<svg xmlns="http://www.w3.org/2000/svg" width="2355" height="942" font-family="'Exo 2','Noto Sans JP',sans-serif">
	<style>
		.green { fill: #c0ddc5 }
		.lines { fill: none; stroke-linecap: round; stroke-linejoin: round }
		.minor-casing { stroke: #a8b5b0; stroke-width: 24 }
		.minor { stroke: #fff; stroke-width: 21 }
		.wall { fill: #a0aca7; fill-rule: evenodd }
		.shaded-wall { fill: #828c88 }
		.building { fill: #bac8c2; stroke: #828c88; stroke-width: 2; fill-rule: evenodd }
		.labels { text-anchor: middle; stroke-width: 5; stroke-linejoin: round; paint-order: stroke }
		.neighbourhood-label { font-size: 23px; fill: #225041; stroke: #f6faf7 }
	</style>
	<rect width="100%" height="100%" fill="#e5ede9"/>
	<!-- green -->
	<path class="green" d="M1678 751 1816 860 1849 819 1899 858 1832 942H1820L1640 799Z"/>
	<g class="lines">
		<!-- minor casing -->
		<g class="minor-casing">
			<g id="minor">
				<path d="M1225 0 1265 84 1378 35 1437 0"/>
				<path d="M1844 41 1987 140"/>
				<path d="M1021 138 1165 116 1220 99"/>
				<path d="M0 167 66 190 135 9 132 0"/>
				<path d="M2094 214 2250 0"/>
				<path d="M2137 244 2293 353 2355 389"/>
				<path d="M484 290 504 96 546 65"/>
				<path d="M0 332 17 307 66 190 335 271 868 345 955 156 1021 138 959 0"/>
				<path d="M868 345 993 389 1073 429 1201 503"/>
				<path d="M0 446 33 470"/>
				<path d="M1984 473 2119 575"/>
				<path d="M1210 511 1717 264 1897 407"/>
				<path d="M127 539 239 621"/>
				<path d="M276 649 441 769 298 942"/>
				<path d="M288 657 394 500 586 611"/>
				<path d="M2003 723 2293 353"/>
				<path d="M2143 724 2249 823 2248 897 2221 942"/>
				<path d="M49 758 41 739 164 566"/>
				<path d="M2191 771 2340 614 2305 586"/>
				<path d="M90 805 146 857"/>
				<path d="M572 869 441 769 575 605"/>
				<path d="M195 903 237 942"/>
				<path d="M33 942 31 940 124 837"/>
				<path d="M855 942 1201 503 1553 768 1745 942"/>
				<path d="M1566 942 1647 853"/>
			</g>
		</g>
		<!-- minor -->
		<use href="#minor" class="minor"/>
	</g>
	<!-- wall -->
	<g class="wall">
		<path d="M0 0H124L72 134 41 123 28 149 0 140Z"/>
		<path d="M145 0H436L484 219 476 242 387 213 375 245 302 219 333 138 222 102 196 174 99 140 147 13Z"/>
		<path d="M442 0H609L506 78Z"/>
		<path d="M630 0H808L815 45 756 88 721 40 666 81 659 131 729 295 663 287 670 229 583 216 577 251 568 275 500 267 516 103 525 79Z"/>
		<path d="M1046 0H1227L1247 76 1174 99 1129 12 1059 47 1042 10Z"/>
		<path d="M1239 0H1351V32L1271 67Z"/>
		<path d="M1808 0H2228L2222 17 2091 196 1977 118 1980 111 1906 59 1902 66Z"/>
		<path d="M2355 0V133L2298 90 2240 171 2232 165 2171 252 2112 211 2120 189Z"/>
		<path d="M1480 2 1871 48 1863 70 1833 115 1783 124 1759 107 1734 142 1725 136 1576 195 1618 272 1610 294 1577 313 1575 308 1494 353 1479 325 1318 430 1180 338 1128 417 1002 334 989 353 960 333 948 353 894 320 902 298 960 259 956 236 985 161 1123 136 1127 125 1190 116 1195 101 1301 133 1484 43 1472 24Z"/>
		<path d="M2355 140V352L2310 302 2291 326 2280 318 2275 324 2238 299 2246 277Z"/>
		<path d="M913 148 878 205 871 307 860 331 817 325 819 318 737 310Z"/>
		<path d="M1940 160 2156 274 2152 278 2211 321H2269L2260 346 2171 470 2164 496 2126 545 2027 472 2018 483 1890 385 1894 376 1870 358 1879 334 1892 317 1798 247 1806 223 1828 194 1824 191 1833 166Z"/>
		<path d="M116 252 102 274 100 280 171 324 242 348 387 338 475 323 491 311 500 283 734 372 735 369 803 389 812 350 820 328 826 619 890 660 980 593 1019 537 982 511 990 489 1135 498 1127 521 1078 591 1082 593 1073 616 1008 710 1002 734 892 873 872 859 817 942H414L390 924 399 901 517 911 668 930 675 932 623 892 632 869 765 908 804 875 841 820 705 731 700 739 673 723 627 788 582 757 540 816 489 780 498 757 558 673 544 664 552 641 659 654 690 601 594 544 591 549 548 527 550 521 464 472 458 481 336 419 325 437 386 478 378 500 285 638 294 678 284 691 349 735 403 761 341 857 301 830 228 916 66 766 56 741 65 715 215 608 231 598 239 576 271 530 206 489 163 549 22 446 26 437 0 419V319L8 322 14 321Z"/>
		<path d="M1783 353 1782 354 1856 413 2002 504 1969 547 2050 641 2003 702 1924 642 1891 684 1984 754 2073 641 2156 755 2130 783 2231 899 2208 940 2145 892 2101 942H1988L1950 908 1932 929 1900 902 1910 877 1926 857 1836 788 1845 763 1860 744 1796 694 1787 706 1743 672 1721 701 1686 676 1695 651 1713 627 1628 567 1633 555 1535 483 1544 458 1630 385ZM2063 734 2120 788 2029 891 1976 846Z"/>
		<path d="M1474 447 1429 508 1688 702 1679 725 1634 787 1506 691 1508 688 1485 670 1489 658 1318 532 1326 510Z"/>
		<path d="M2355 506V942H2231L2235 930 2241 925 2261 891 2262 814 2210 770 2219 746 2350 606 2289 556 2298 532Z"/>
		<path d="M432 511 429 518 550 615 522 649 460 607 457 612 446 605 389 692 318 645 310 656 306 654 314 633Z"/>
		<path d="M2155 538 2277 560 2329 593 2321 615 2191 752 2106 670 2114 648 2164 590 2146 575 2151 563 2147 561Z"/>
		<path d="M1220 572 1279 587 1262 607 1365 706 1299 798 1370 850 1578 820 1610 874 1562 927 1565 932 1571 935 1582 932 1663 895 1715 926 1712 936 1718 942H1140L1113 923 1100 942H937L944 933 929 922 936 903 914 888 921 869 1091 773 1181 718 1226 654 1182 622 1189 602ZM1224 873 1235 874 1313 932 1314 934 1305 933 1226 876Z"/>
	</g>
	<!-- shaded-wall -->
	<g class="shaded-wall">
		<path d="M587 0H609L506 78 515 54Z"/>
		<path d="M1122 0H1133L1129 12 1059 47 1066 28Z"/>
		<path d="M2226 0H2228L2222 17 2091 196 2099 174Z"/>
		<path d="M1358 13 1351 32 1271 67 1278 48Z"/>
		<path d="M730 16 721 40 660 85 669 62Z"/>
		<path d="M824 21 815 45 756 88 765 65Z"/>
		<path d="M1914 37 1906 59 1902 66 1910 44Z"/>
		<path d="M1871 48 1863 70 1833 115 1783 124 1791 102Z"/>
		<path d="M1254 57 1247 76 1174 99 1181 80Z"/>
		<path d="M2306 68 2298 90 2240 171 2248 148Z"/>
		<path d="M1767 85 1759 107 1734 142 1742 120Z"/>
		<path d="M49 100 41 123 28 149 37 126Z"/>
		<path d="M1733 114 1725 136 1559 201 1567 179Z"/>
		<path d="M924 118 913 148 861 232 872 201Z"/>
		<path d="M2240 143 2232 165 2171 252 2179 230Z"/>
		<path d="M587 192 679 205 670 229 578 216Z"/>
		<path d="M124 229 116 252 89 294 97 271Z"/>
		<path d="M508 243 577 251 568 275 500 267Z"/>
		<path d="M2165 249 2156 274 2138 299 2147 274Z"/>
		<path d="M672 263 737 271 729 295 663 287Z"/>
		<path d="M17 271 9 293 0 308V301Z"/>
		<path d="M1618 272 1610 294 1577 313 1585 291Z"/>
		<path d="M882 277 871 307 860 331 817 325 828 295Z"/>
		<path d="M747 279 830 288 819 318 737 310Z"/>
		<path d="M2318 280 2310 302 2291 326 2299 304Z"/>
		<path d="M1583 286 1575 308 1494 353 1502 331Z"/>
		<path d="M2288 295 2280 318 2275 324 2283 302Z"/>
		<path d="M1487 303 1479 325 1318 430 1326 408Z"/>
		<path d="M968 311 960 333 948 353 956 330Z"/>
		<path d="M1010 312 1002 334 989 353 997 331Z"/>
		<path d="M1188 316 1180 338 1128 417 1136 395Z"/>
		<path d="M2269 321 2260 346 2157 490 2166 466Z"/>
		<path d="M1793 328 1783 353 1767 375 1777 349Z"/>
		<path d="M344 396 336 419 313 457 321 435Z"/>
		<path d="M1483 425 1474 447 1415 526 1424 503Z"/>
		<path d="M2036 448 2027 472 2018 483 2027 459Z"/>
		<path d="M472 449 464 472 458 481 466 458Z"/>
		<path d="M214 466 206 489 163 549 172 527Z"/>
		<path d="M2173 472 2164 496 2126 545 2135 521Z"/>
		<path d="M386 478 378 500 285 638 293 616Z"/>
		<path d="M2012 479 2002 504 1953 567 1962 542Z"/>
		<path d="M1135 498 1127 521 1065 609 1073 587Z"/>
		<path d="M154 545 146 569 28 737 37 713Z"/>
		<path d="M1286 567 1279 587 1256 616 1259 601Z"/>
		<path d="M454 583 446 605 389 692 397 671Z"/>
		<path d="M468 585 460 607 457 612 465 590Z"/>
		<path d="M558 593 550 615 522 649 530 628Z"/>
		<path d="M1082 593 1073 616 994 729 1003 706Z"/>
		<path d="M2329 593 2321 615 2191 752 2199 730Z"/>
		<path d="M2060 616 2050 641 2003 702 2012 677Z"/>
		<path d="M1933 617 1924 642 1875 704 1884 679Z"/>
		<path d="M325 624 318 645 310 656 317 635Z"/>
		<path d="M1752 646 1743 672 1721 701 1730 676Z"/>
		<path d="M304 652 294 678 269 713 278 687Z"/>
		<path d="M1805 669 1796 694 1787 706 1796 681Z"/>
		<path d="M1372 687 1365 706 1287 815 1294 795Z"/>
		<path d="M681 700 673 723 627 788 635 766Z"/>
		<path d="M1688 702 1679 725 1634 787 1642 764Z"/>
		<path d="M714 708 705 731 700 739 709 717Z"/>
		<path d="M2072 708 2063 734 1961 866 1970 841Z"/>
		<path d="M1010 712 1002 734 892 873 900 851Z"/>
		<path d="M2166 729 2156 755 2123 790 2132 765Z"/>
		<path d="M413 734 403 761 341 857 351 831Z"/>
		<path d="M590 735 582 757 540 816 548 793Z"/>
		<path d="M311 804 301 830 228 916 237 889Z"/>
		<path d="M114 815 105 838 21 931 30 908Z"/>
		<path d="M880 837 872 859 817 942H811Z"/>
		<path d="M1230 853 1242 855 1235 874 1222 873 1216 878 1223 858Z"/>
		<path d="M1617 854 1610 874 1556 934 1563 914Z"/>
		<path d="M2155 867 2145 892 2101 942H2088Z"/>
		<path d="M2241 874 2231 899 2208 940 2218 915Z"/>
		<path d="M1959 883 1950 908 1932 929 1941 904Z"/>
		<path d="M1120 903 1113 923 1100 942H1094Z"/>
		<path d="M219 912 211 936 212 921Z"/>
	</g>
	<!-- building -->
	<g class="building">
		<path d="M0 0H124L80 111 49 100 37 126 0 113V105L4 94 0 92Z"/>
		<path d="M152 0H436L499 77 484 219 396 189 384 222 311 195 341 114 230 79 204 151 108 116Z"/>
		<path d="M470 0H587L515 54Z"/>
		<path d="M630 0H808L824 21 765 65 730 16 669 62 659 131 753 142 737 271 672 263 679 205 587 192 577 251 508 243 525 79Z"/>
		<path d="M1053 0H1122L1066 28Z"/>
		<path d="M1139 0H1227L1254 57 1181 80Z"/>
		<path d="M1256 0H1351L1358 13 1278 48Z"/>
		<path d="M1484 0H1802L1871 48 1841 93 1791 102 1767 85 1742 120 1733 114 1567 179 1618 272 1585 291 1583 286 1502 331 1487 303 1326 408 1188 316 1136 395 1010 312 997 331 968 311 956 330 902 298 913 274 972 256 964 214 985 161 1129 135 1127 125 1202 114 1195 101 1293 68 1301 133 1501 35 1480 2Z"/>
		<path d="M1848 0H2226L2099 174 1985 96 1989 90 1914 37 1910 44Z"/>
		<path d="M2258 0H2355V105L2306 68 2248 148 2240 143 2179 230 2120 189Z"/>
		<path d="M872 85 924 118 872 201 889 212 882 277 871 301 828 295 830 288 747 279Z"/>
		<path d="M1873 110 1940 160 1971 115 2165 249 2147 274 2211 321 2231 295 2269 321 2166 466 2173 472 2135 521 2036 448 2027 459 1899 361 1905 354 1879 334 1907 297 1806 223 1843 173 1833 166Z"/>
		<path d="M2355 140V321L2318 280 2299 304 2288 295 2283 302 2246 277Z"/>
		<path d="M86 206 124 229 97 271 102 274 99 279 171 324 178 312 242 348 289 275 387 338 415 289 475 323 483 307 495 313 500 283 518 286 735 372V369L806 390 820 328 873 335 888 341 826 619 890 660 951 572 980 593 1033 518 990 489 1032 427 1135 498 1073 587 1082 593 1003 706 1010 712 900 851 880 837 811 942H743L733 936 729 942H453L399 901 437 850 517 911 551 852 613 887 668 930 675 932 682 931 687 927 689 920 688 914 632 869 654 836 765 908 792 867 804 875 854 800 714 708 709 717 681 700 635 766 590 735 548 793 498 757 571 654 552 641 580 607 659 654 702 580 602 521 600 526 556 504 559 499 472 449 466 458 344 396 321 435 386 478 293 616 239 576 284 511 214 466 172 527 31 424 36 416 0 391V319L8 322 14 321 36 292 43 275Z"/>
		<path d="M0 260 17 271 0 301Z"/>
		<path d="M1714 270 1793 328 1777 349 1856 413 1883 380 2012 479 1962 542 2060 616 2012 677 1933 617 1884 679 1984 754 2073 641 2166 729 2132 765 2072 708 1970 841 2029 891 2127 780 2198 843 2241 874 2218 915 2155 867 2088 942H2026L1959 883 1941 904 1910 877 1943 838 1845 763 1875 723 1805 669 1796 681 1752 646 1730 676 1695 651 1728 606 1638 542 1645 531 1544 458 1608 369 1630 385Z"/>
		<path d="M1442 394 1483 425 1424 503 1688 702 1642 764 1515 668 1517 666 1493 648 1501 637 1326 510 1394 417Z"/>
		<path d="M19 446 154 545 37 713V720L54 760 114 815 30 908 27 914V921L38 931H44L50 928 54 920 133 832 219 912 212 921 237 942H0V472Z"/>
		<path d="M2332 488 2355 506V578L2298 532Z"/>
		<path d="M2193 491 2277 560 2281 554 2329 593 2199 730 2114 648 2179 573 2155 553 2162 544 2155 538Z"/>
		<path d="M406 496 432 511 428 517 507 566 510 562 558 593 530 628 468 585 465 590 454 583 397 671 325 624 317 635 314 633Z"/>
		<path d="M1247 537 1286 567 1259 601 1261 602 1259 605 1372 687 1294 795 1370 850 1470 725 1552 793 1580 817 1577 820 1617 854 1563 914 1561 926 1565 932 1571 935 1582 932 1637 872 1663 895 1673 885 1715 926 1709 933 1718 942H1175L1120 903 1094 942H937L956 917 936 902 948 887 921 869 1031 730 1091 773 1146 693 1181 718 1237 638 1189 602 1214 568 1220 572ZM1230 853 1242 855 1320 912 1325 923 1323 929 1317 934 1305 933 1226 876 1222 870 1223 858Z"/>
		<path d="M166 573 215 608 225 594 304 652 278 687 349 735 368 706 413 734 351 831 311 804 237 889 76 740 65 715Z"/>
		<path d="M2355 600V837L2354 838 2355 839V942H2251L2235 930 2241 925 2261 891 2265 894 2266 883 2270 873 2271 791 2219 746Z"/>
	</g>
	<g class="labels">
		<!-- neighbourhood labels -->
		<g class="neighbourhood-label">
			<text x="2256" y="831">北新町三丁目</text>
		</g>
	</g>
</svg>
· · · ·
Copy every line above that holds the word "lines".

* _Task answer_:
		.lines { fill: none; stroke-linecap: round; stroke-linejoin: round }
	<g class="lines">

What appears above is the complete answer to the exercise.